Meghmallar Bose, a student of Dhaka University and one of the major leaders of the uprising, pointed out that one could only discuss these scenarios with the benefit of hindsight. “At that time, we were getting shot, we didn’t have the luxury to think of the future,” he said. “It was a battle to just save ourselves from the Awami.”
Even if there is little material change, the uprising brought the politics of aspiration back into Bangladesh after the 16 years of Hasina’s vice-like authoritarianism. “We had left hope in politics,” Anik Roy said, “We knew that only a mass uprising can change things in Bangladesh.”

Mahfuz Alam agrees. “Bangladesh’s economic structure has not changed, labour oppression and environmental destruction continues – yet, young Bangladeshis have never been so politically engaged,” he said. “Political parties are at least having to talk about reform as a result of this. We will see how they act in the end.”
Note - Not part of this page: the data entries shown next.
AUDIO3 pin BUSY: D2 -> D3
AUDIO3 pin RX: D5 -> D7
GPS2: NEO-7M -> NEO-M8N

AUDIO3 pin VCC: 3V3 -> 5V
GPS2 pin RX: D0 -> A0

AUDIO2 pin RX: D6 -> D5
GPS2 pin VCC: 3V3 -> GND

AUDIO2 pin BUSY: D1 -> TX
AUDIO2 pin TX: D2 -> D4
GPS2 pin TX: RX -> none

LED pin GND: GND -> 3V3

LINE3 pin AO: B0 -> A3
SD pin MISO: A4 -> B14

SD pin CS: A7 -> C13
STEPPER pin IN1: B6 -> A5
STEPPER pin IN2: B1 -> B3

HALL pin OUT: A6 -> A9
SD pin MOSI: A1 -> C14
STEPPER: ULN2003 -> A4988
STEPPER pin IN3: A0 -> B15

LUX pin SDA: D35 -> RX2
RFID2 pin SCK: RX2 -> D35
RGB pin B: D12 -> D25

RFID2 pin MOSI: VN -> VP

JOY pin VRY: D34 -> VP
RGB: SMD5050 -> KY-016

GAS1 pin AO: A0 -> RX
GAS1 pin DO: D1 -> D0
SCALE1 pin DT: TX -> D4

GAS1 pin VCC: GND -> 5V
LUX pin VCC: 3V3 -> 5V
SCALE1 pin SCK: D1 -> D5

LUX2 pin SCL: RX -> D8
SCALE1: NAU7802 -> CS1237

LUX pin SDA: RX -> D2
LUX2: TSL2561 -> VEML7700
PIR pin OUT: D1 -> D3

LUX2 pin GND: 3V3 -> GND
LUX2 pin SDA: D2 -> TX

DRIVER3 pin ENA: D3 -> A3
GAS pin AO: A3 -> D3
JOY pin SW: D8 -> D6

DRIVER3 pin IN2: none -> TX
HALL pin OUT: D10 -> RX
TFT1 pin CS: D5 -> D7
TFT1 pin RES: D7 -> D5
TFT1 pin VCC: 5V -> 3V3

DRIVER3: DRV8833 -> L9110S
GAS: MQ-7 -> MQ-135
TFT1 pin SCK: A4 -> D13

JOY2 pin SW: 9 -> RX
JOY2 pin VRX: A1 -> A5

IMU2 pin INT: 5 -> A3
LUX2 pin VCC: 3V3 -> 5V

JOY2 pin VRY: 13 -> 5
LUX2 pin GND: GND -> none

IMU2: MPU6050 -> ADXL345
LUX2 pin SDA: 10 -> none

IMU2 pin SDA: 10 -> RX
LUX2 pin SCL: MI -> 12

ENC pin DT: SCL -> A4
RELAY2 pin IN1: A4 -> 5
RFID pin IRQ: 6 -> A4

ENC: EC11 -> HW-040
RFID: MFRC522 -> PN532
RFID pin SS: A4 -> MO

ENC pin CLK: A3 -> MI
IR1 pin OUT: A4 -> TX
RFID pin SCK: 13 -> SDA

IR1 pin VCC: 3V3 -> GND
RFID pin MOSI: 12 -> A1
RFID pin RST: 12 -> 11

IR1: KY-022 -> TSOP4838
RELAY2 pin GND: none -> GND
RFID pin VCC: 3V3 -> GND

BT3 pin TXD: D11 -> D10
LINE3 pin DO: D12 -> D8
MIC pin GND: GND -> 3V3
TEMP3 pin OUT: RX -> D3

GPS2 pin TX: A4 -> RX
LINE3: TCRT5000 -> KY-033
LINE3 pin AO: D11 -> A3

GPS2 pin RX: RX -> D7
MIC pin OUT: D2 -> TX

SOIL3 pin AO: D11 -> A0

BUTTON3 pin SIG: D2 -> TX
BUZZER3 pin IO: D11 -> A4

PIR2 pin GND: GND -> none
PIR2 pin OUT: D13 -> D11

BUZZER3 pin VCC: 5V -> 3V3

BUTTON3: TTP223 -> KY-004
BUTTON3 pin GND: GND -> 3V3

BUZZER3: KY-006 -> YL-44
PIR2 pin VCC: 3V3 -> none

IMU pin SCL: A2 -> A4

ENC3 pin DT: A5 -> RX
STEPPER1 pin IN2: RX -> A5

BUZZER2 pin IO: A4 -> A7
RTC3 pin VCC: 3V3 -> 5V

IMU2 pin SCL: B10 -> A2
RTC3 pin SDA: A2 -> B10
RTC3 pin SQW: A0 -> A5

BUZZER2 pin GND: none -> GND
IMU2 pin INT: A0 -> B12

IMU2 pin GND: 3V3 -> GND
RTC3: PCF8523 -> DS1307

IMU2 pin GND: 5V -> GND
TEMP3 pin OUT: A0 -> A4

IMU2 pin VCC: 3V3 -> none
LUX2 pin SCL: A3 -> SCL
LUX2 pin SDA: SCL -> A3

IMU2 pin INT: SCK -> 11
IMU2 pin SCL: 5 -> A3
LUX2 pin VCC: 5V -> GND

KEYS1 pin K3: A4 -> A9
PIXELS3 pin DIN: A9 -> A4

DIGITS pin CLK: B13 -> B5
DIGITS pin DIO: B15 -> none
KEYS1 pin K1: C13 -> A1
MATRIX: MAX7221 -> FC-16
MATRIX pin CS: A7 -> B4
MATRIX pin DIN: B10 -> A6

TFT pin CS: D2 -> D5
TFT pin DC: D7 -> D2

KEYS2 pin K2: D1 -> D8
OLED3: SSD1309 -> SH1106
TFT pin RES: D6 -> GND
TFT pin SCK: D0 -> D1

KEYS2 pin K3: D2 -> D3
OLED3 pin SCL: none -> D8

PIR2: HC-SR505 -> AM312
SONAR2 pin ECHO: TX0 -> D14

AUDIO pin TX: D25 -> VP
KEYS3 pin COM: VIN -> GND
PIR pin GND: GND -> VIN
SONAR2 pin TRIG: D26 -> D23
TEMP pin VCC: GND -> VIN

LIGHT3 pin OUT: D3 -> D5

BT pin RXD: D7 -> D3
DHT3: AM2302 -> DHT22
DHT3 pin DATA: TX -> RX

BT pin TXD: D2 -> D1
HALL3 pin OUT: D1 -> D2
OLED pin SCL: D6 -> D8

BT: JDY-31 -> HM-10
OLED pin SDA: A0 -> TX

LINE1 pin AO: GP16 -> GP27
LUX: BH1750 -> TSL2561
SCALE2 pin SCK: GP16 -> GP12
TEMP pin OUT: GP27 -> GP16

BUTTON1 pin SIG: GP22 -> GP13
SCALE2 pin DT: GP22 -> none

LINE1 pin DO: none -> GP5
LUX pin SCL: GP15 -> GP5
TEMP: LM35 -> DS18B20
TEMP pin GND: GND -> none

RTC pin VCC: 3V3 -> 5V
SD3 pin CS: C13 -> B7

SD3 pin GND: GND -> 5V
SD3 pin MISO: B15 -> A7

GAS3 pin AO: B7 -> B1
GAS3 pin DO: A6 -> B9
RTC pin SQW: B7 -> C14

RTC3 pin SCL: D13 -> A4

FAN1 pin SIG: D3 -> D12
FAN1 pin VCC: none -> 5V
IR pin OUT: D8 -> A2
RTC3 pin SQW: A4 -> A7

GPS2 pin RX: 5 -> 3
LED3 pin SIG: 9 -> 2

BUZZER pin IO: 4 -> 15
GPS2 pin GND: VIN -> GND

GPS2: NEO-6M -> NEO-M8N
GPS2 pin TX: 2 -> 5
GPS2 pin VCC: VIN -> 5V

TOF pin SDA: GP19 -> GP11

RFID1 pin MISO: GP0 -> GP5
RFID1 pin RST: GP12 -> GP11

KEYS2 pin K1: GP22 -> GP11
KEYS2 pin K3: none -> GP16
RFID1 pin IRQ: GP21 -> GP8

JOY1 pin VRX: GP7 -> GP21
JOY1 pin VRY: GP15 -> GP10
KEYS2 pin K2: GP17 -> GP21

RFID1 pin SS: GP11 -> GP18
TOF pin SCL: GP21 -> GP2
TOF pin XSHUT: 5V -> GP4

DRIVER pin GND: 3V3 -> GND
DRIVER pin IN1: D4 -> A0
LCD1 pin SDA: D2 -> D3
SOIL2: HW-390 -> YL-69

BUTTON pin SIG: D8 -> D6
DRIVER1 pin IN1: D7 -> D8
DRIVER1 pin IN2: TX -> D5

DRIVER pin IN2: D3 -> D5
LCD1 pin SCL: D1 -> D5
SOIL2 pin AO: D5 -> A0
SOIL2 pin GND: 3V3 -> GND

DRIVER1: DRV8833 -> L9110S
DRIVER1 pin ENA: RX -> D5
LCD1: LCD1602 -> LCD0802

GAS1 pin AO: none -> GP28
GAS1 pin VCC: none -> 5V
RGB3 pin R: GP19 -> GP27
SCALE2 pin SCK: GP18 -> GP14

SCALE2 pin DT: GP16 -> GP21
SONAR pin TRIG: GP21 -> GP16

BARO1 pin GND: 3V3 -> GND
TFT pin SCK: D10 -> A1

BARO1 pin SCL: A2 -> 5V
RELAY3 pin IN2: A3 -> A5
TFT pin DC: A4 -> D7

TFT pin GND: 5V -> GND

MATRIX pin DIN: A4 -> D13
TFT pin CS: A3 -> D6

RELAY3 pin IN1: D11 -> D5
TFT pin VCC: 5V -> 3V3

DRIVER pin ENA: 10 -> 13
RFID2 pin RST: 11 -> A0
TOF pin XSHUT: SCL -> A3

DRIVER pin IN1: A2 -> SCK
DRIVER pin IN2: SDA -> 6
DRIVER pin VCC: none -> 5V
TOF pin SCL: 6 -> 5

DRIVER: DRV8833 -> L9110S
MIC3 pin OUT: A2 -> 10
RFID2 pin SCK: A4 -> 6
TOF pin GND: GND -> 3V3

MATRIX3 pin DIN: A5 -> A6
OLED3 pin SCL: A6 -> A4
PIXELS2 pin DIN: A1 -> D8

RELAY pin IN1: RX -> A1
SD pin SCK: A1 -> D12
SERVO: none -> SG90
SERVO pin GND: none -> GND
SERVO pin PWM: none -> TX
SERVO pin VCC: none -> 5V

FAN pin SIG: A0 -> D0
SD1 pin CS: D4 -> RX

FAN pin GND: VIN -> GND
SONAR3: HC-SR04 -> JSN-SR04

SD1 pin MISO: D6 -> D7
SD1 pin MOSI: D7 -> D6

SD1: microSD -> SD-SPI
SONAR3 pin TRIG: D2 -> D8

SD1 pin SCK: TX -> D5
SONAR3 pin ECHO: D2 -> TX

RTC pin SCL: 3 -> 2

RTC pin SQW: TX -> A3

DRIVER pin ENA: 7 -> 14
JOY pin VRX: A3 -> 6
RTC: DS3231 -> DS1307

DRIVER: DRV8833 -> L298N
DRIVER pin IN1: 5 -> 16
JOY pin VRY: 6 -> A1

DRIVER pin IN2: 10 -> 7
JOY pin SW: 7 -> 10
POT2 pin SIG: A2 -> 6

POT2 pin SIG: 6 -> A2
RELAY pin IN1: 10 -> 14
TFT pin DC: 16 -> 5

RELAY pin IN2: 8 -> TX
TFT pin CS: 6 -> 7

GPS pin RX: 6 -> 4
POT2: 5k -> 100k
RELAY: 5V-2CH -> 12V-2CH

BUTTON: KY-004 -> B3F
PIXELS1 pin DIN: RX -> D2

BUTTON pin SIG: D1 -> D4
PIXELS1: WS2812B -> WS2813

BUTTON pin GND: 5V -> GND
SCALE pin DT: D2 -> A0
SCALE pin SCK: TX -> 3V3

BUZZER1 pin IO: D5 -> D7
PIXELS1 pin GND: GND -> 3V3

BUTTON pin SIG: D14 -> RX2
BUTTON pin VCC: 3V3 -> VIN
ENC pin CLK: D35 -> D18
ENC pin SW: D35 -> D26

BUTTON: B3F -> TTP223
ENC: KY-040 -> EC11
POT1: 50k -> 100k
For Roy, the present moment is a sign that they must get back to work. He lays out two immediate goals for the student leaders of the July uprising: save Bangladesh from the Islamists and prevent the Bangladesh Nationalist Party from becoming another authoritarian party like the Awami, in case it wins big in the upcoming elections.
“It is likely the BNP will win big so it would be easy for it to ignore the Opposition,” Roy said. “But in that case we must be the Opposition.”
However, Umama Fatema is tired. “We have gone back to a pre-July state, the people frustrated since they are now sure Bangladesh won’t change,” she said. “Every student I know wants to leave the country.”